=== SHORT PROBLEM ===
Show every line of the material below that contains the word "fine", copied in full. Case counts.

=== LISTED RECORDS ===
****************
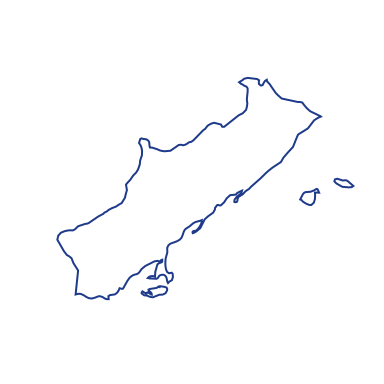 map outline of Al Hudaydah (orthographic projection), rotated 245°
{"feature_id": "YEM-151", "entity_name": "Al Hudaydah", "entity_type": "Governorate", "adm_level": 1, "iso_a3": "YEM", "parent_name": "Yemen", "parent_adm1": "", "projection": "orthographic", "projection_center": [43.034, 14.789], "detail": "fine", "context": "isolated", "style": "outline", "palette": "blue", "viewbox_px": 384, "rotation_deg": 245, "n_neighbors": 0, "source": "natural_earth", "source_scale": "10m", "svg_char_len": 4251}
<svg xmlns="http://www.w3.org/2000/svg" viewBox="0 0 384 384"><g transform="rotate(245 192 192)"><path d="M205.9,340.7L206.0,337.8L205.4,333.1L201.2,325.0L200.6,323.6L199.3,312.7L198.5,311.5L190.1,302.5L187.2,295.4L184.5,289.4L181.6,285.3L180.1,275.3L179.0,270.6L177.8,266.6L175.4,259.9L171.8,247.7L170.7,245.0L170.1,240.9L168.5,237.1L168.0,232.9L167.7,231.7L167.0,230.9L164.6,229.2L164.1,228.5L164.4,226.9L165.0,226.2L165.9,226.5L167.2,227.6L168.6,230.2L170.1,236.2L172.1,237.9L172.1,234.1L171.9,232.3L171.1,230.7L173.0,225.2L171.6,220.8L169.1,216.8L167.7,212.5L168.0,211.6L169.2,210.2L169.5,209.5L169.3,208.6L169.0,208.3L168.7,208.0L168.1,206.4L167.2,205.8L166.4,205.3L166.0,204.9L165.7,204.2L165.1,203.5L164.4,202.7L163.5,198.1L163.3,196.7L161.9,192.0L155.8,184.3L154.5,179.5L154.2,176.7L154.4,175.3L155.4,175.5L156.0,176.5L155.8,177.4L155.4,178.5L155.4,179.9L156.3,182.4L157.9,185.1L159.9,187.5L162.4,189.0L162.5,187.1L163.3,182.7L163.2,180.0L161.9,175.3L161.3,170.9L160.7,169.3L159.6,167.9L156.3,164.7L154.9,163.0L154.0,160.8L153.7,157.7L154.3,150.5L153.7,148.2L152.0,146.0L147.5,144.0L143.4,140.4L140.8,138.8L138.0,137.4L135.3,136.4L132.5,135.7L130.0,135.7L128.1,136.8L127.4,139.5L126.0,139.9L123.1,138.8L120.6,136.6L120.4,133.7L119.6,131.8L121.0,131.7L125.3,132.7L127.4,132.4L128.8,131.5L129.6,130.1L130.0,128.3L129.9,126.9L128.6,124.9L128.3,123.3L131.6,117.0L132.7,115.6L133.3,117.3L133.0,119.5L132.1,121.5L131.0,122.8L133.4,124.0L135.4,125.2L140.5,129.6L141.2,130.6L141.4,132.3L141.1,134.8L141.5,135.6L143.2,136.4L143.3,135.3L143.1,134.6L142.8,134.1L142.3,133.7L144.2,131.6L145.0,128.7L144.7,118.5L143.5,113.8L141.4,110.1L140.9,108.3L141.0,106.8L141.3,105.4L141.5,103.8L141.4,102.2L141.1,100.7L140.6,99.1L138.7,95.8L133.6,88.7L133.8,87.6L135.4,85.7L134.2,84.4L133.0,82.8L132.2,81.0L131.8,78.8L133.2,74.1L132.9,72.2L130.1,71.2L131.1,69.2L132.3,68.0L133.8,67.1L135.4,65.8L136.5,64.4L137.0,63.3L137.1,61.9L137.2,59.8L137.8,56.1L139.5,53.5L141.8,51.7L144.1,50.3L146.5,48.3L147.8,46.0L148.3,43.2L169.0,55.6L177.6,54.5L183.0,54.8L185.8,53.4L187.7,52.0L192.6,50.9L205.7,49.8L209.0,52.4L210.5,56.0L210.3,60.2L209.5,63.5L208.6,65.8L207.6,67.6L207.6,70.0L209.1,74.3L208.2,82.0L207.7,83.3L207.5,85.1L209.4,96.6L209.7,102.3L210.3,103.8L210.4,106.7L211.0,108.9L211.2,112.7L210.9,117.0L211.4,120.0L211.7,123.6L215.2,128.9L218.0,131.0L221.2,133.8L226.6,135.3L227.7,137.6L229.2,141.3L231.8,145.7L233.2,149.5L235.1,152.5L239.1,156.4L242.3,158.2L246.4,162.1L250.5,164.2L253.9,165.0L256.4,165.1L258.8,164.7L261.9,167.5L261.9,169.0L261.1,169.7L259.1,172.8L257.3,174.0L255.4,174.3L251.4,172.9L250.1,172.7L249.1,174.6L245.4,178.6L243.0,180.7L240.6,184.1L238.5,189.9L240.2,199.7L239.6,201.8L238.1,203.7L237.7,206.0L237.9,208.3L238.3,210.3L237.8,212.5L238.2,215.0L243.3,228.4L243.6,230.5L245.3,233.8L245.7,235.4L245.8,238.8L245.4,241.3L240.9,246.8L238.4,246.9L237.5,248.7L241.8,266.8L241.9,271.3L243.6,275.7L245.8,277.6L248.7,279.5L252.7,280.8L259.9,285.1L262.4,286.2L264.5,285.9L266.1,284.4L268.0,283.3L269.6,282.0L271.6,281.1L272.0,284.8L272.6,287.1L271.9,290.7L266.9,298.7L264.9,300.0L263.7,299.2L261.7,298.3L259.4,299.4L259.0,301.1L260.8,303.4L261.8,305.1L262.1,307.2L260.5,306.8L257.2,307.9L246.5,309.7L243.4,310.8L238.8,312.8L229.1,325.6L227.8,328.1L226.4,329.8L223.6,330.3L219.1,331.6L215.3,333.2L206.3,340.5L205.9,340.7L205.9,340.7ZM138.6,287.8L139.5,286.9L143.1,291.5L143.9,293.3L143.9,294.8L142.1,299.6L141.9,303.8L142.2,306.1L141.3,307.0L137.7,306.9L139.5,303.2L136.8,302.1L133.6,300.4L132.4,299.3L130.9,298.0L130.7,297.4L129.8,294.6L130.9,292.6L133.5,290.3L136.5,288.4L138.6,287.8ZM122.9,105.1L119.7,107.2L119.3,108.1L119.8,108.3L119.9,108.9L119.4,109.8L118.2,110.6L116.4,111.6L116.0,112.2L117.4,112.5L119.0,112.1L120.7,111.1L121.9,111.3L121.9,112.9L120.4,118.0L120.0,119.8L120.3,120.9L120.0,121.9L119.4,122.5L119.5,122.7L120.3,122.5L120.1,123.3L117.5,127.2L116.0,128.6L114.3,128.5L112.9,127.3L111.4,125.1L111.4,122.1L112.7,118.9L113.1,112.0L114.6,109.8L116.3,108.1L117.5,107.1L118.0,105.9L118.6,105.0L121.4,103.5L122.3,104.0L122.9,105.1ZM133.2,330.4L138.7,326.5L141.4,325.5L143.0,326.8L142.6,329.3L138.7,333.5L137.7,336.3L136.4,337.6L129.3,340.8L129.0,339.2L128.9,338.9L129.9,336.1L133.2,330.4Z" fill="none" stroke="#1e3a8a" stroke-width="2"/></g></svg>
****************
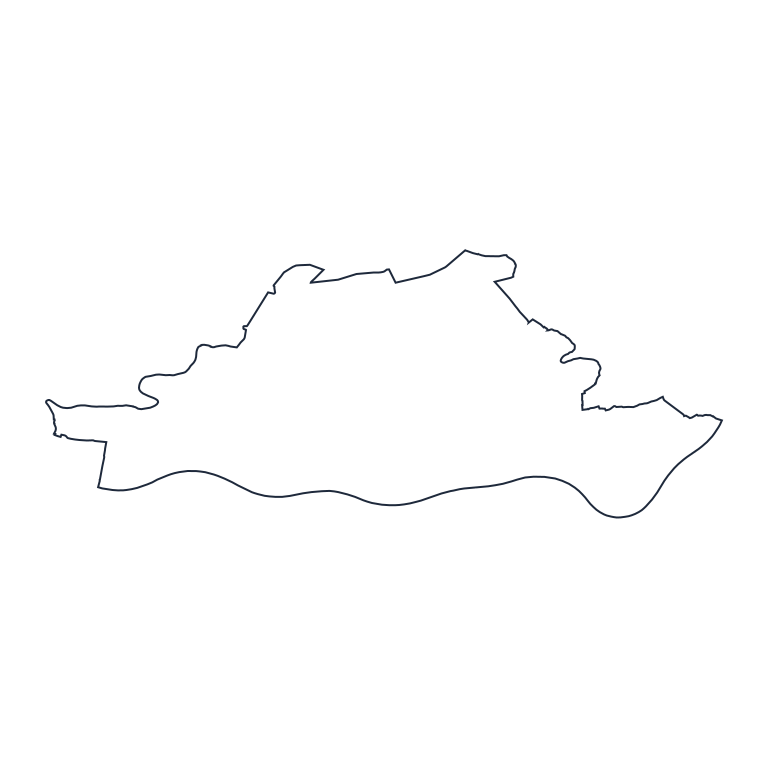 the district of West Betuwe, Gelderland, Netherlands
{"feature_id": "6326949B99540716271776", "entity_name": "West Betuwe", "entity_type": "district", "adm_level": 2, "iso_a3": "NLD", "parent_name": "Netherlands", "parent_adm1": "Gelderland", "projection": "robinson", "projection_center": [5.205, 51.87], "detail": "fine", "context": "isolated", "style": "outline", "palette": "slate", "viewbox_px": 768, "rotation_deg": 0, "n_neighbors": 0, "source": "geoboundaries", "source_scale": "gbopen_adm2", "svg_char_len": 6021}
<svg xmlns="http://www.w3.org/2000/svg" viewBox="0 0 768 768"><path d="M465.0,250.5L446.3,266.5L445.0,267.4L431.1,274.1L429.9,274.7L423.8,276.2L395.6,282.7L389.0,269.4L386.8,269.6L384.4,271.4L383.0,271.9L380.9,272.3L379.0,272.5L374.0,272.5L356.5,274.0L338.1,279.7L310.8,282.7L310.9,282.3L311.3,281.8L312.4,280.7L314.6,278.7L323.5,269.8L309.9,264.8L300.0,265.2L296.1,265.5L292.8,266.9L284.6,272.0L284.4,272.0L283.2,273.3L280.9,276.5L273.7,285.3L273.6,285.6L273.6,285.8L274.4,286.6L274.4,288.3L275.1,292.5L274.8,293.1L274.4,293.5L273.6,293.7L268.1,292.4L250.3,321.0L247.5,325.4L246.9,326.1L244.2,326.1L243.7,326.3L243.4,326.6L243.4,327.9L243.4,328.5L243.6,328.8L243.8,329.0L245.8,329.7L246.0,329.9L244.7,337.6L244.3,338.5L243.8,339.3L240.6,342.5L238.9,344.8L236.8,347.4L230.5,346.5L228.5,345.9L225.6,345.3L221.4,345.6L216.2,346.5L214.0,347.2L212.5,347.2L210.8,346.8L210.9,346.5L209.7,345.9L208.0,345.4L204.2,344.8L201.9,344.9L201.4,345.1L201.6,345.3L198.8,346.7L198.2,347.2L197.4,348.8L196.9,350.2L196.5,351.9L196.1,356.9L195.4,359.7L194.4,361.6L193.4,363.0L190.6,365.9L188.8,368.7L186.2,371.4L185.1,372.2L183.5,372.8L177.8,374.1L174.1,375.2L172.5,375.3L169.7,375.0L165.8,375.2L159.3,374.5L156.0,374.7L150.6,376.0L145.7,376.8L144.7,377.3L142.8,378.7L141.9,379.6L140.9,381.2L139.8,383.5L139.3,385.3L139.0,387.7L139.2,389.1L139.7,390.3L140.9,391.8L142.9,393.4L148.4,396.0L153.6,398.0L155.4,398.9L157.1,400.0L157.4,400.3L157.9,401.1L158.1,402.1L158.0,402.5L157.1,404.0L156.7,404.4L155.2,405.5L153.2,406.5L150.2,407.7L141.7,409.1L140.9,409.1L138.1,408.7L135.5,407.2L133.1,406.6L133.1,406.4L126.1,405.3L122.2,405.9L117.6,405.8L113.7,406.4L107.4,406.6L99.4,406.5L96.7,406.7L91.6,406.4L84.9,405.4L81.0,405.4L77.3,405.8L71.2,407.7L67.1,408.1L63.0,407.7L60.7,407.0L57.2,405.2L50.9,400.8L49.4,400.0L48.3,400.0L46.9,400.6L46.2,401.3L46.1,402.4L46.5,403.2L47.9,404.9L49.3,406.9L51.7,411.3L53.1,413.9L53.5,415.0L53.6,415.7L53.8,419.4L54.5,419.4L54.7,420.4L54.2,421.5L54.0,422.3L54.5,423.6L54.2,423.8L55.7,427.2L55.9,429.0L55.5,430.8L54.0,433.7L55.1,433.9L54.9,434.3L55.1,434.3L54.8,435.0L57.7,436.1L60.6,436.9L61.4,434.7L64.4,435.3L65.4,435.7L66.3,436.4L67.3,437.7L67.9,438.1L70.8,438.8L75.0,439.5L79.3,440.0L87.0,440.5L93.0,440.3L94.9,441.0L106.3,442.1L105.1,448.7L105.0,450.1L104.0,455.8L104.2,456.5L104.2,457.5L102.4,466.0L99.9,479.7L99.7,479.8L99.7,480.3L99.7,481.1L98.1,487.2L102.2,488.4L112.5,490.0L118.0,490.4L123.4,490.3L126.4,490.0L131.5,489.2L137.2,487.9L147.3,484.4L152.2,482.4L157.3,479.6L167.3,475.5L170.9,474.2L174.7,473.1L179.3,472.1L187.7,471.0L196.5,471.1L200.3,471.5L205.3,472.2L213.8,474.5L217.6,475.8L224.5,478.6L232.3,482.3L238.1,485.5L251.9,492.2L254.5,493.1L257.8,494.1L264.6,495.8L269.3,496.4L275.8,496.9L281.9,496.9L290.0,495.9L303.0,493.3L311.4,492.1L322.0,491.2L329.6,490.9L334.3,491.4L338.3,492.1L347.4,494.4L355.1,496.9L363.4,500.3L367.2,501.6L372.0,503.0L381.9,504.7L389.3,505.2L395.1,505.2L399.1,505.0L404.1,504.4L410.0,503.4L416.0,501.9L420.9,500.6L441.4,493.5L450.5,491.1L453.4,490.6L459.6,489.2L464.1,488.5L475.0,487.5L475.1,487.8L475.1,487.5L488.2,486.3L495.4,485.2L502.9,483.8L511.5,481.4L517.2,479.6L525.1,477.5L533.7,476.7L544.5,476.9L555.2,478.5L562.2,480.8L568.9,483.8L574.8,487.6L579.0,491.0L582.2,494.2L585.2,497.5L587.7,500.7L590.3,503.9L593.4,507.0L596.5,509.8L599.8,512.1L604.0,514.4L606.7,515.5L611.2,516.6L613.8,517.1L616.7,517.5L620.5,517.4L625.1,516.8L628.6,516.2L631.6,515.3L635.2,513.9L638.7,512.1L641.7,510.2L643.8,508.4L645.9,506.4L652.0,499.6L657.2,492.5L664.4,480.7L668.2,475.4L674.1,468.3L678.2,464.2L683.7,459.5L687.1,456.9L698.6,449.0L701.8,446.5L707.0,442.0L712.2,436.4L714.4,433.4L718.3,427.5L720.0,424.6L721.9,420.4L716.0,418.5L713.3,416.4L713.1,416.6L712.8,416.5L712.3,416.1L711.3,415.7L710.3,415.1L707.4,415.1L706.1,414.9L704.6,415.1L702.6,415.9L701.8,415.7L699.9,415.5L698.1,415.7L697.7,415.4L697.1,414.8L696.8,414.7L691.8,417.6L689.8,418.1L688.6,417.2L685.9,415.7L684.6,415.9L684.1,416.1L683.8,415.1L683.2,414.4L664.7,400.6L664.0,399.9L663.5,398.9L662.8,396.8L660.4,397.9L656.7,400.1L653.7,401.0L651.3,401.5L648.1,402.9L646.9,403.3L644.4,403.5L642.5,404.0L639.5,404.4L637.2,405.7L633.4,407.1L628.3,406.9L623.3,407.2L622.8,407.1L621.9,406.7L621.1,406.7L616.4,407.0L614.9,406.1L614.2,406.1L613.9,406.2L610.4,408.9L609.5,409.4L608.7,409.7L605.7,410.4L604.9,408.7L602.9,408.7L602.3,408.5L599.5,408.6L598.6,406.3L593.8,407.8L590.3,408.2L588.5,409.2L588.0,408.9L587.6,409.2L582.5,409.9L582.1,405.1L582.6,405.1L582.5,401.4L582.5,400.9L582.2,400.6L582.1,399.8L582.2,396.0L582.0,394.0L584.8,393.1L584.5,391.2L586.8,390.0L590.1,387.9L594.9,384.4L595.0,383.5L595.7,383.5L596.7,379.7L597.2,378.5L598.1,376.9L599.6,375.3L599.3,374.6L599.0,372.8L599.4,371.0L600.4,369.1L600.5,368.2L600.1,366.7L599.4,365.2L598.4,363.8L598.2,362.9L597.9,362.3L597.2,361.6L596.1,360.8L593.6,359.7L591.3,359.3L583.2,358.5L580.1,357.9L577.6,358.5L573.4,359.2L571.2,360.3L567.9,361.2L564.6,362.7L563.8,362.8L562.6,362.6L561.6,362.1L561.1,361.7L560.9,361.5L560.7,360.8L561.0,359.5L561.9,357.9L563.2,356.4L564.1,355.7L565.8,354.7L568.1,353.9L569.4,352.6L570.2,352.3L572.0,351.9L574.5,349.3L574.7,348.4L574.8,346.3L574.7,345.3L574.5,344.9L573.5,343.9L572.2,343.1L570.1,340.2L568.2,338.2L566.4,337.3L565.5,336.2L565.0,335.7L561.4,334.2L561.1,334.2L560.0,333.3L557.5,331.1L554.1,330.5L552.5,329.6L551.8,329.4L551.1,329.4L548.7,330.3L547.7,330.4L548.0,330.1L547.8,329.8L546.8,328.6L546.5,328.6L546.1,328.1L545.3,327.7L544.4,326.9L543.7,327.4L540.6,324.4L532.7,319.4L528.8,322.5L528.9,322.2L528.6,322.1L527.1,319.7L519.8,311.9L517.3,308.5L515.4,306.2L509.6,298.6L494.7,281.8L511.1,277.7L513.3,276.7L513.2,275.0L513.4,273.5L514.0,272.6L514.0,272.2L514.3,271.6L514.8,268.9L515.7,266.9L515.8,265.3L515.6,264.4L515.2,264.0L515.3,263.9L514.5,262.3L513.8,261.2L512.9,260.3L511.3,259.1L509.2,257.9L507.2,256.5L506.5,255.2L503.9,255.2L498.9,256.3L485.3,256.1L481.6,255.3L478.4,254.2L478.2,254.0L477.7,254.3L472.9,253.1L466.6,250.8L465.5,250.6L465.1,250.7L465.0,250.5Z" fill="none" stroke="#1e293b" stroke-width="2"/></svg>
****************
=== TASK RESPONSE ===
{"feature_id": "YEM-151", "entity_name": "Al Hudaydah", "entity_type": "Governorate", "adm_level": 1, "iso_a3": "YEM", "parent_name": "Yemen", "parent_adm1": "", "projection": "orthographic", "projection_center": [43.034, 14.789], "detail": "fine", "context": "isolated", "style": "outline", "palette": "blue", "viewbox_px": 384, "rotation_deg": 245, "n_neighbors": 0, "source": "natural_earth", "source_scale": "10m", "svg_char_len": 4251}
{"feature_id": "6326949B99540716271776", "entity_name": "West Betuwe", "entity_type": "district", "adm_level": 2, "iso_a3": "NLD", "parent_name": "Netherlands", "parent_adm1": "Gelderland", "projection": "robinson", "projection_center": [5.205, 51.87], "detail": "fine", "context": "isolated", "style": "outline", "palette": "slate", "viewbox_px": 768, "rotation_deg": 0, "n_neighbors": 0, "source": "geoboundaries", "source_scale": "gbopen_adm2", "svg_char_len": 6021}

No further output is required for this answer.